◆ **YOUR INSTRUCTIONS**
Turn the data below into a numbered list with one line per item, skipping blank lines and leaving out the pictures.
--*--
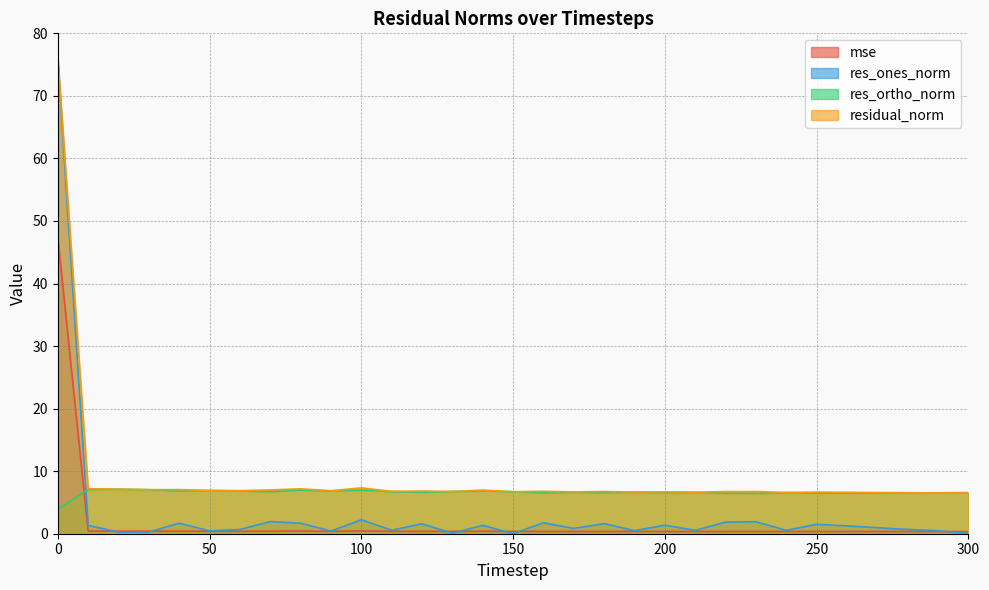

List the series in order of their peak value, highest first.

residual_norm, res_ones_norm, mse, res_ortho_norm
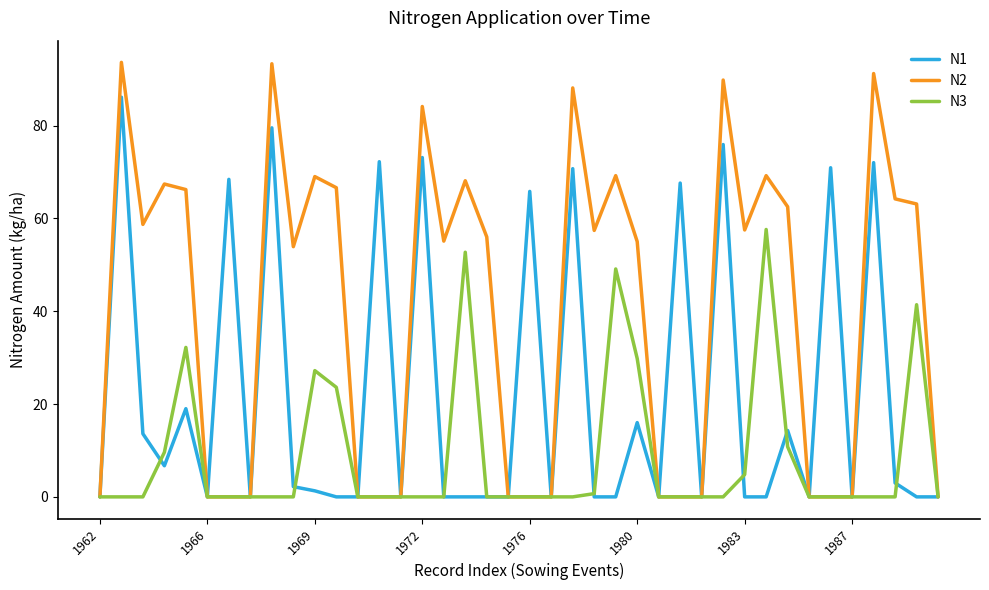

Which series has the widest spread of values?

N2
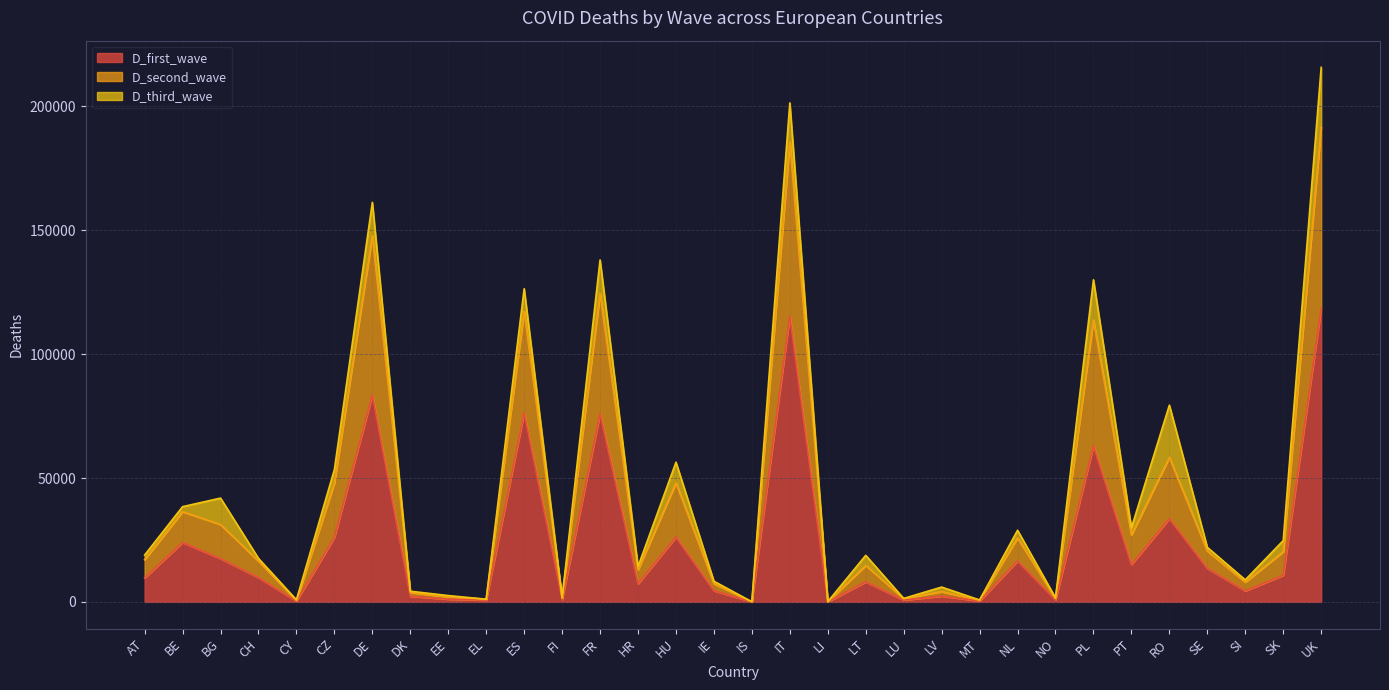

Is it true that D_first_wave equals 40390.0 at UK?

False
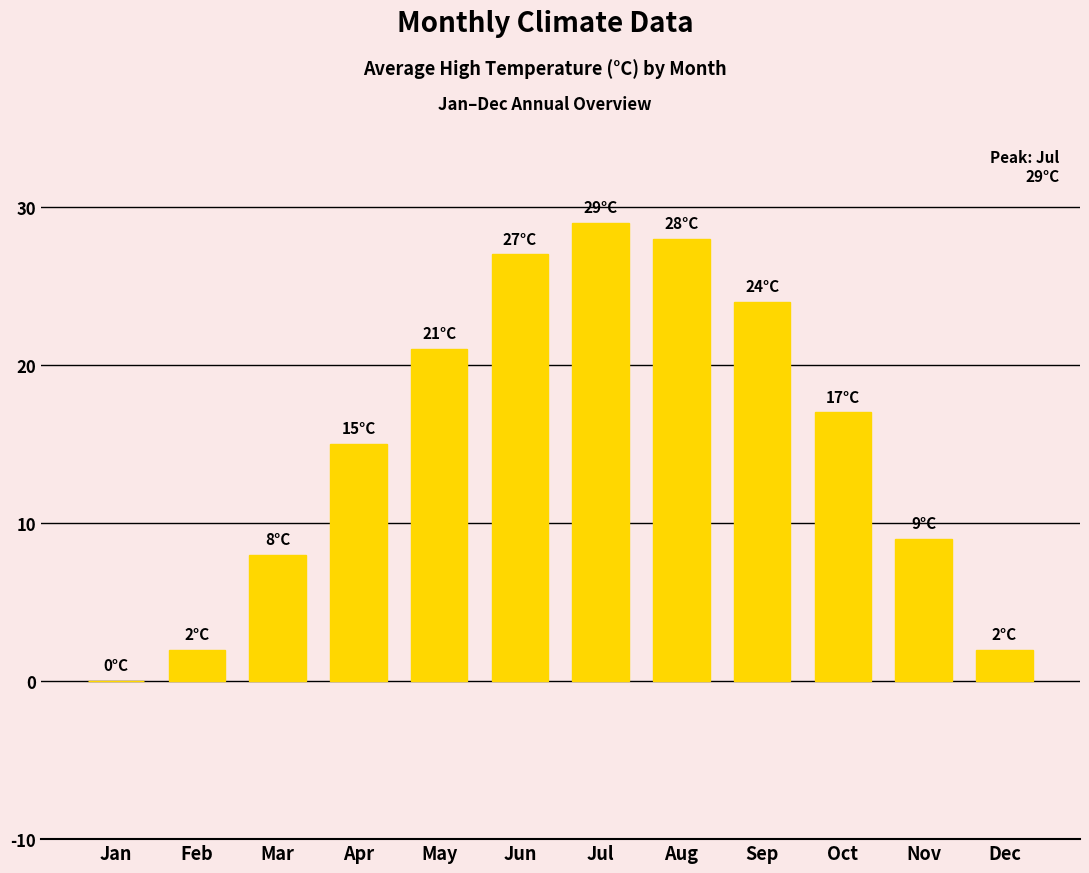

Which has a higher value, Aug or Sep?

Aug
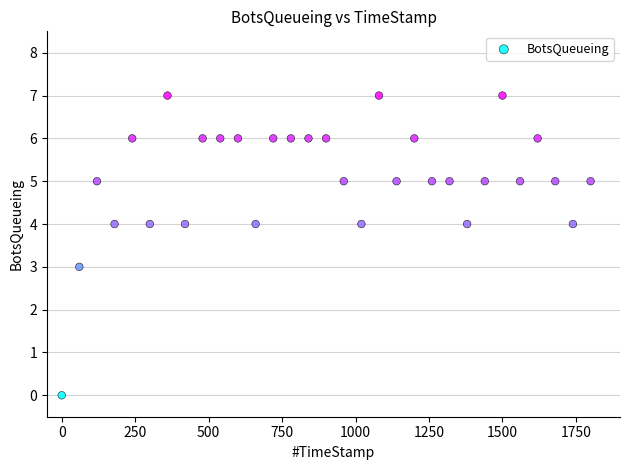

What is the range of Y values (max minus min)?

7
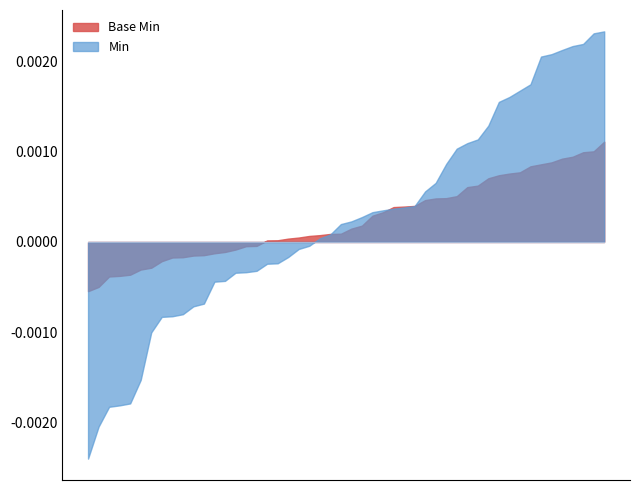

True or false: Min and Base Min cross at least once.

True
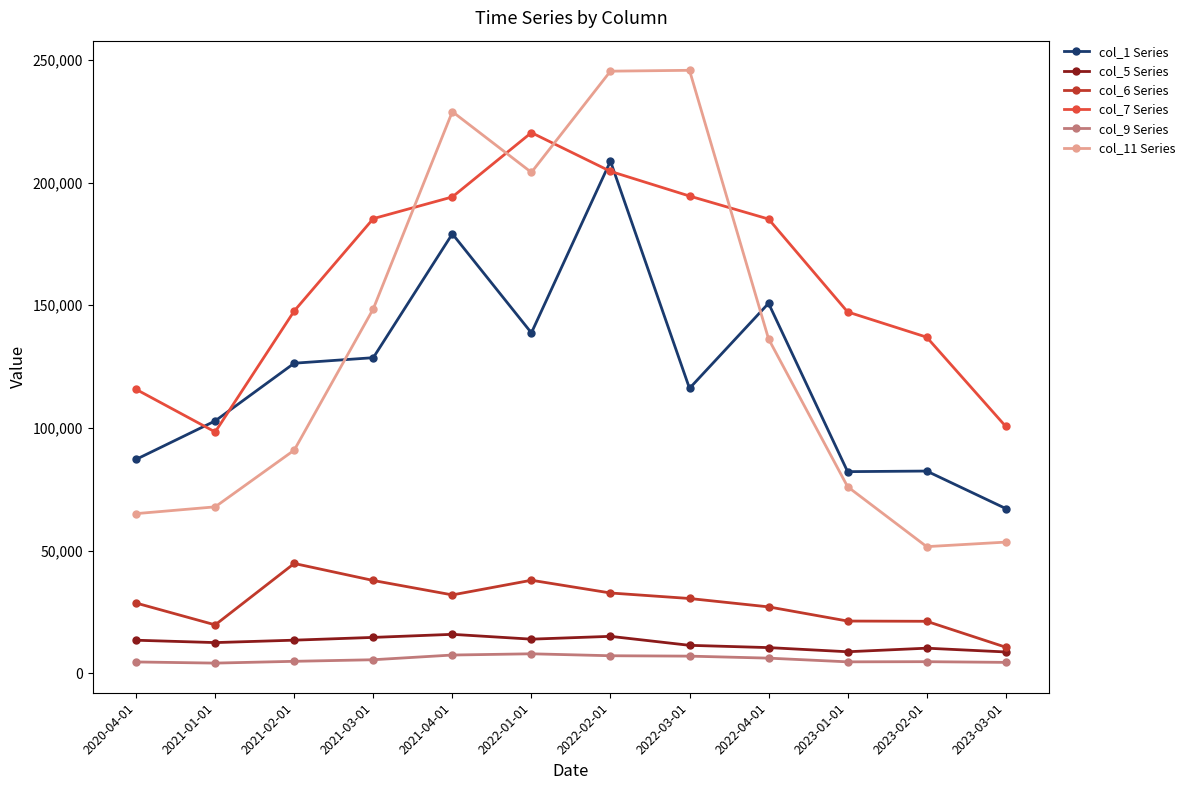

What is the average value of the col_1 Series series?

122524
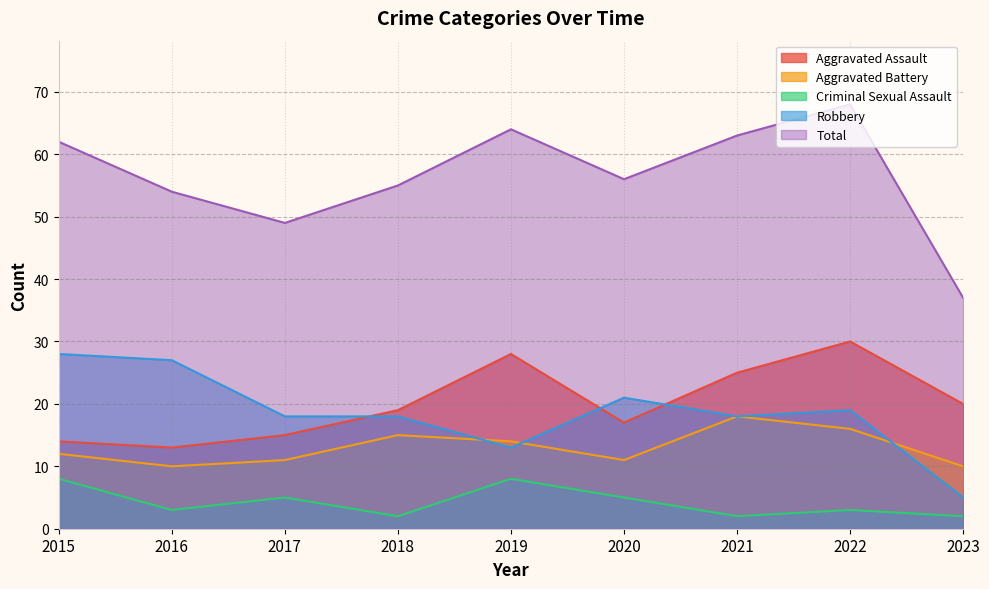

True or false: Aggravated Battery has a value of 2 at 2020.

False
--*--
◆ **RESULT FOR THIS EXERCISE**
1. List the series in order of their peak value, highest first.
2. residual_norm, res_ones_norm, mse, res_ortho_norm
3. Which series has the widest spread of values?
4. N2
5. Is it true that D_first_wave equals 40390.0 at UK?
6. False
7. Which has a higher value, Aug or Sep?
8. Aug
9. What is the range of Y values (max minus min)?
10. 7
11. True or false: Min and Base Min cross at least once.
12. True
13. What is the average value of the col_1 Series series?
14. 122524
15. True or false: Aggravated Battery has a value of 2 at 2020.
16. False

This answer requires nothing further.